In the late 1640s, Velázquez travelled to Rome in search of prestige and weighty commissions. The reluctant, ageing Pope only agreed to sit after he’d seen the portrait the painter had made of his travelling companion, Juan de Pareja. Legend has it that, on seeing this finished painting, the Pope exclaimed “é troppo vero!” (it’s too real!) not entirely delighted, maybe as he came out as a dead ringer for Gene Hackman. Look at the attention to detail on the robes: fine white linen, and the glazed red across the cape which seems to catch the light like an impossible jewel. The entire painting seems in one way a hymn to the almost infinite possibilities and nuances of red – in the velvet chair, the natty headgear, and the broad sweep of the curtain behind – as well as a nod to similar portraits by Titian and Raphael.
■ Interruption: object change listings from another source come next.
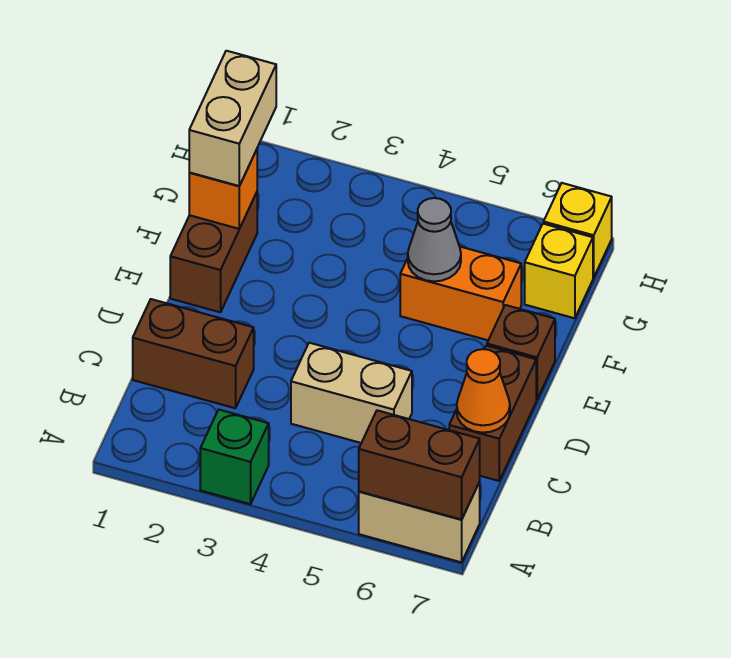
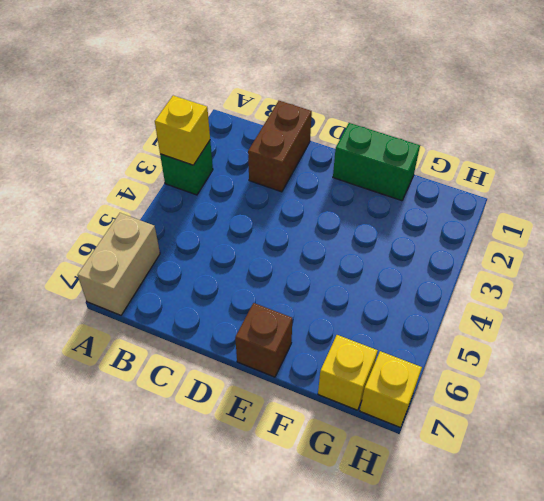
yellow 1x1 brick [155,96,210,165] -> none
green 1x2 brick [333,123,420,201] -> brown 1x2 brick [170,192,257,312]
none -> tan 1x2 brick [291,343,412,443]
none -> brown 1x2 brick [449,346,536,481]
none -> orange 1x2 brick [400,247,521,340]

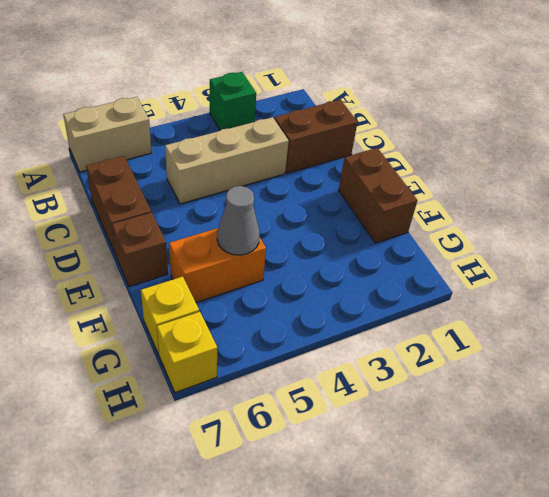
tan 1x3 brick [165,117,289,204] -> tan 1x2 brick [291,343,412,443]
none -> brown 1x2 brick [359,410,480,520]
none -> orange 1x1 cone [457,349,510,433]
none -> orange 1x1 brick [189,150,257,229]

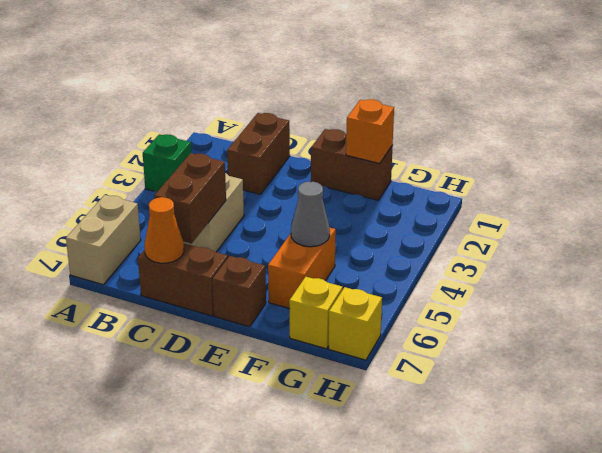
brown 1x2 brick [154,153,226,244] -> brown 1x2 brick moved to [359,410,480,520]
none -> tan 1x2 brick [189,51,276,186]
More fascination here comes from the intersection between the status of his position and the visibility of his human nature. The artist shows us beneath the surface as his face seems composed of the vivid whirl of actual flesh and blood. His posture seems uneasy, and is mirrored by the uncanny realism of the eyes: wary and shrewd, fixing us with a gaze of power, control and stern suspicion. Despite all the finery, he can’t hide from his own truth. Nobody can. For all the material wealth and prestige we may accumulate, there are no pockets in a shroud (as a wise man once said), and there is, ultimately, no hiding from ourselves, a reality here laid beautifully, lavishly bare, by an eternal master.